As for his relationship with Wong, the two actors prepared for their scenes together with long walks on the beach in Venice, talking about family. And their relationship on screen does get intimate. Well, sort of. “The scene [in question] was probably much more raunchy than intimate, but yeah,” Mazino says.
Performing the Episode 5 sequence where Amy and Paul finally consummate their flirtation was “technical,” Mazino says, adding that Wong did take him by surprise when her character says, “I want you to spit on it.” “I remember trying not to laugh,” he says. “The sexiness immediately disappeared.”

Most of the time, Mazino felt he didn’t have to stretch to play Paul. In fact, he says, he leaned deeper into his own personality than he has in most of his previous roles. “One of my biggest critiques [from my] training is that I tend to mumble and it’s hard to understand me and I don’t articulate,” he says. He reached out to Lee. “I was like, ‘Hey, if I ever need to articulate more, you let me know. I’m conscious of that,’” Mazino recalls. “But he was like, ‘No, no, no, it works for the character.’ Because Paul’s not this extroverted, eloquent guy.’”

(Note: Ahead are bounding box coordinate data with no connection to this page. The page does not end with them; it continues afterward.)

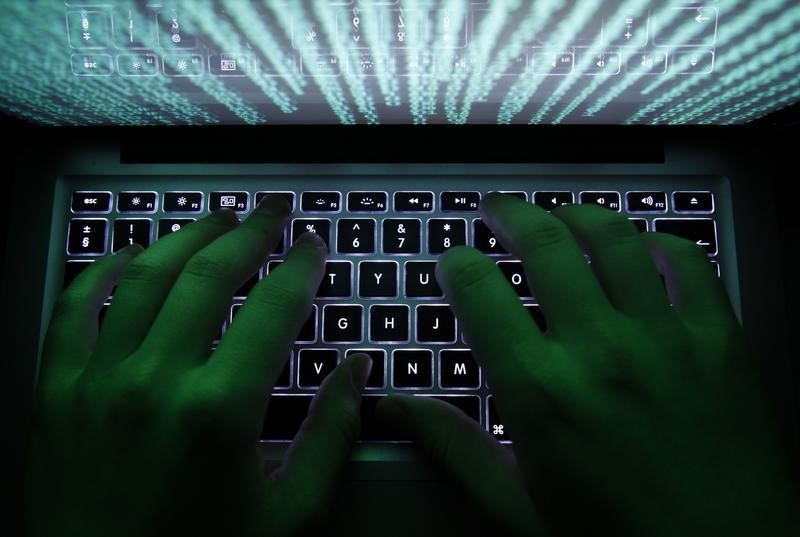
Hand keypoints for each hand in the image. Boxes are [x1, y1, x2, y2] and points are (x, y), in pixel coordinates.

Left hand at [24, 197, 371, 536]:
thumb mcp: (289, 516)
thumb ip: (331, 437)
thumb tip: (356, 372)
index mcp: (220, 412)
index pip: (275, 309)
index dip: (301, 268)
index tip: (313, 248)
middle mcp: (157, 383)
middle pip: (212, 274)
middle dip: (251, 232)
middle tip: (273, 211)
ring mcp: (99, 382)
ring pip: (146, 276)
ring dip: (187, 236)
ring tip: (217, 218)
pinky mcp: (58, 393)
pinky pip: (73, 308)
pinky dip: (103, 271)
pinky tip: (131, 254)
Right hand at [378, 193, 798, 535]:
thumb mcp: (517, 506)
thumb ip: (454, 446)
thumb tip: (395, 407)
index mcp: (539, 390)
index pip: (480, 289)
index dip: (458, 263)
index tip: (454, 261)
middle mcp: (598, 349)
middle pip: (543, 243)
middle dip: (510, 214)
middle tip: (497, 208)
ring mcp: (663, 337)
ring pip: (613, 239)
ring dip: (577, 214)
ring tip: (560, 212)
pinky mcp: (718, 339)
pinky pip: (687, 263)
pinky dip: (659, 242)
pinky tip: (642, 246)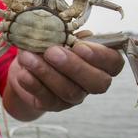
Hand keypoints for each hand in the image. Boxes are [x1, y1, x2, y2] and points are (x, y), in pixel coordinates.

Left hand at [7, 42, 123, 113]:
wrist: (27, 64)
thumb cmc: (49, 44)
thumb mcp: (59, 34)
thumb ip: (67, 34)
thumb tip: (69, 31)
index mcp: (100, 62)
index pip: (113, 63)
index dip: (100, 56)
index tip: (79, 45)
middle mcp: (91, 82)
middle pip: (97, 83)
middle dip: (74, 67)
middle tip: (52, 52)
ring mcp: (74, 97)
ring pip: (69, 91)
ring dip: (47, 73)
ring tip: (28, 58)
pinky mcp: (53, 105)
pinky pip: (47, 99)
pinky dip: (34, 85)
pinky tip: (23, 73)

While Mazino wanted to bring as much of himself as possible to the character, he also aimed to subtly evolve him over the course of the season. As Paul comes out of his shell — buoyed by his relationship with Amy — his posture changes. Mazino wanted to show that Paul grew physically as well as emotionally.
Mazino is fully aware of the impact BEEF may have on Asian representation in Hollywood. The specter of the industry’s history of offensively stereotyped Asian characters still looms, and BEEF, in all its nasty, messed-up glory, challenges that. “It’s refreshing to just finally be a real-ass human being that’s just as toxic, that’s just as real,” he says. “I don't think we have to be like, ‘Look at us, we are just as human.’ I don't think we have to express that. I think we’re past that now. It’s more like, ‘Look at the multifaceted humans and the human condition that exists in this culture.’”


But even before BEEF reaches a wide audience, Mazino’s already secured the approval of one tough audience: his parents, who watched screeners of the series. It meant a lot, he says, given how disappointed his dad had been when he dropped out of college. “I get it,” says the actor. “They have worked and toiled their whole lives.” But his father reached out. “He gave me a call and was like, ‘You did good.’”
Even as his star rises, Mazino is leaving his future wide open. “I have no idea what’s going to happen in the next month or where I’m going to be, but I don't mind that,” he says. “I might just sell all my stuff …and travel and just get lost.”
Something tells us disappearing won’t be quite so easy from here on out.